— BRANO DI ESERCITAZIONE —
++++++++

Regine, Metacarpi del 9 aprile

Chi credeva che si fosse un poco esagerato, qui da noi, con gli appelli alla coesione nazionale, sentito il discorso della regina Elisabetta si sarà consolato, nel cogliervi gli stessi riferimenti all’autodisciplina e alla solidarietà. Un Conte non è la Regina, certo. Il nostro 8 settembre 1943 gronda ancora vergogna, mentre rifulge di gloria il 1940 di Winston Churchill. Accidenti, però: quanto ci hanno snobbati per le nostre misure restrittive, quanto ci hanno guardati dall’alto, irridendo alla nostra propensione atavica al melodramma, all’autocommiserazione e alla cultura mammista e piagnona, per contrapporvi la stolida compostezza dell’andare sempre avanti, costi quel che costi, indifferenti a tutto e con britannica testardaggine, verso la meta assegnata. Il fatto è che la pandemia pareggia tutti, smussando velleitarismi e valorizzando l’esperienza che, disgraziatamente, è toccato a noi compiere per primi. E se qualche cosa il mondo ha imparato, se potrà evitare di commettere qualche errore, non sarebbe male lo riconoscesse alla umile e orgogliosa Italia del Coronavirus.

++++++++

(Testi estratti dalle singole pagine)
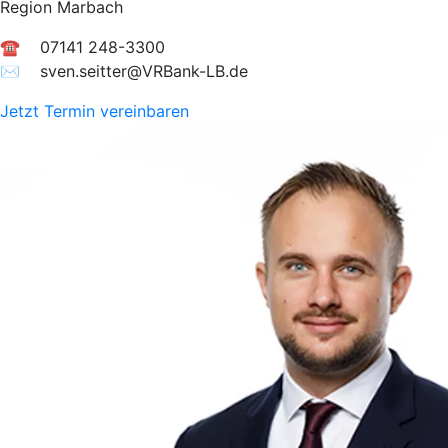
Region Marbach
☎ 07141 248-3300
✉︎ sven.seitter@VRBank-LB.de
Jetzt Termin vereinbaren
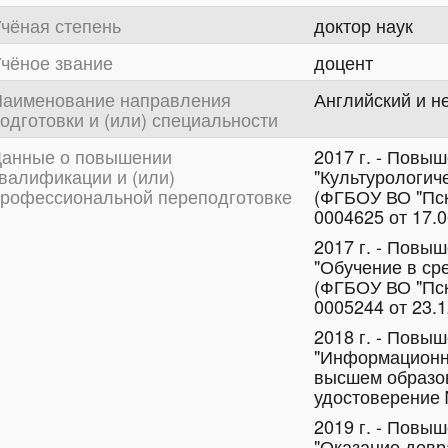
чёная степень
доктор наук
чёное звание
доцент
аименование направления
Английский и н
одготовки и (или) специальности
анные о повышении
2017 г. - Повы
валификации и (или)
"Культурологич
рофессиональной переподготовке
(ФГБОУ ВО "Пск
0004625 от 17.06
2017 г. - Повы
"Обучение в ср
(ФГБОУ ВО "Пск
0005244 от 23.12
2018 г. - Повы
"Информационн
высшем образо
удостоверение №
2019 г. - Повы
"Оказание дов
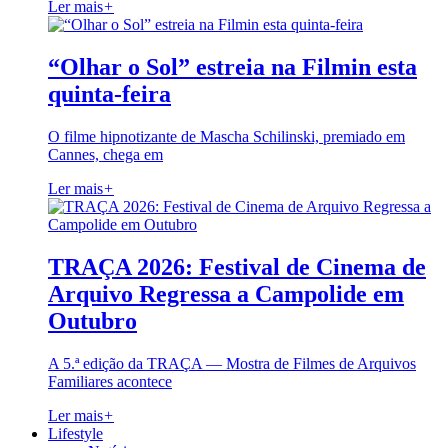
Ler mais
+
“Olhar o Sol” estreia na Filmin esta
quinta-feira
O filme hipnotizante de Mascha Schilinski, premiado em
Cannes, chega em
Ler mais
+
TRAÇA 2026: Festival de Cinema de
Arquivo Regressa a Campolide em
Outubro
A 5.ª edição da TRAÇA — Mostra de Filmes de Arquivos
Familiares acontece
Ler mais
+
Lifestyle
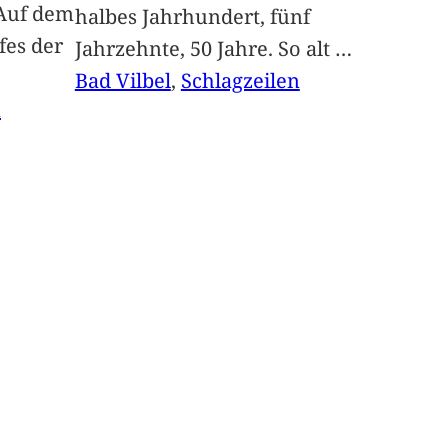
Auf dem
halbes Jahrhundert, fünf
fes der
Jahrzehnte, 50 Jahre. So alt
…
Bad Vilbel
, 
Schlagzeilen
n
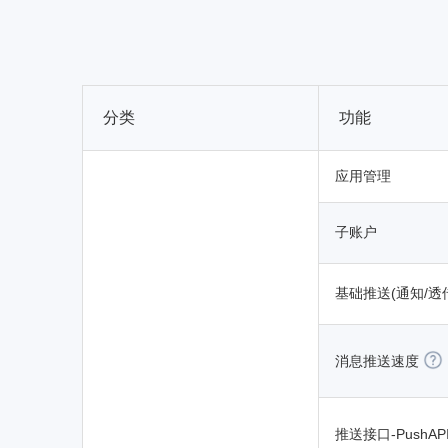
分类
功能
应用管理
子账户
基础推送(通知/透
消息推送速度
推送接口-PushAP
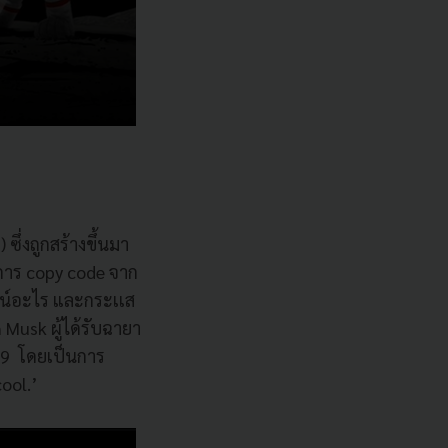
ึ่งถูกสร้างขึ้นมา
ยการ copy code จาก
ยชน์อะไร และกระเเส
 Musk ผู้ได้รับฉายา
019 โดยเป็นการ
cool.’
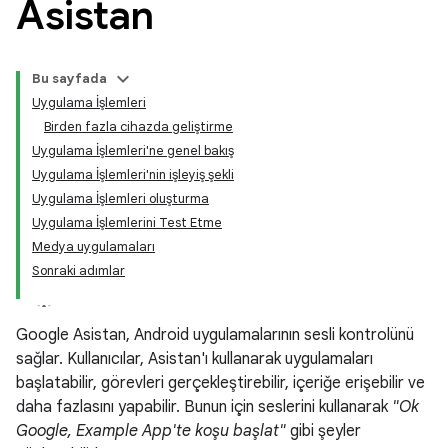
Asistan
Bu sayfada
Uygulama İşlemleri
Birden fazla cihazda geliştirme
Uygulama İşlemleri'ne genel bakış
Uygulama İşlemleri'nin işleyiş şekli
Uygulama İşlemleri oluşturma
Uygulama İşlemlerini Test Etme
Medya uygulamaları
Sonraki adımlar
Google Asistan, Android uygulamalarının sesli kontrolünü
sağlar. Kullanıcılar, Asistan'ı kullanarak uygulamaları
başlatabilir, görevleri gerçekleştirebilir, içeriğe erişebilir ve
daha fazlasını yapabilir. Bunun için seslerini kullanarak
"Ok
Google, Example App'te koşu başlat"
gibi şeyler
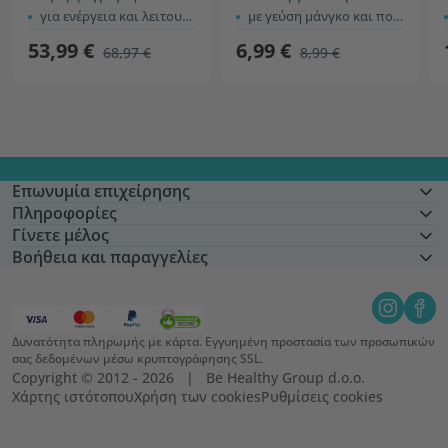
για ενέργεια και λειτουργία των μυών
με γεύση μάνγκο και πορτοκάλι
53,99 €
6,99 €
68,97 €
8,99 €
Επωνυμία επιχείρησης
Πληροφορίες
Γίνετε μέλος
Βοήθεια και παραγγελίες
Δυνατότητα πληρωμής με κάρτα. Εγγυημένη προστασία των προσωπικών
σας δεδομένων μέσω κρυπτογράφησης SSL.
Copyright © 2012 - 2026   |   Be Healthy Group d.o.o.
Χάρτης ιστότοπου
Χρήση των cookies
Ρυθμίσεις cookies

++++++++

— AZIONI DA SVOLGERE —
a – Indica se ciascuna affermazione concorda con il brano di esercitazione e rispondi sì o no citando le parole decisive del brano: (i) il discorso della regina Elisabetta contiene riferimenti all’autodisciplina e alla solidarietà; (ii) il 1940 di Winston Churchill viene presentato come un momento di vergogna; (iii) la pandemia accentua le differenze tra i paesi.
b – Traduci in inglese questa frase del brano di esercitazione: «Il fatto è che la pandemia pareggia tutti, smussando velleitarismi e valorizzando l’esperienza che, disgraziatamente, è toccato a noi compiere per primi.»
Il materiale raccolto non è necessario.

— RISPOSTE IN ORDINE —
a –
(i) Sì: «nel cogliervi gli stessi riferimenti all’autodisciplina e alla solidarietà».
(ii) No: «mentre rifulge di gloria il 1940 di Winston Churchill».
(iii) No: «la pandemia pareggia tutti».

b – The fact is that the pandemic levels everyone, blunting unrealistic ambitions and giving value to the experience that, unfortunately, it fell to us to go through first.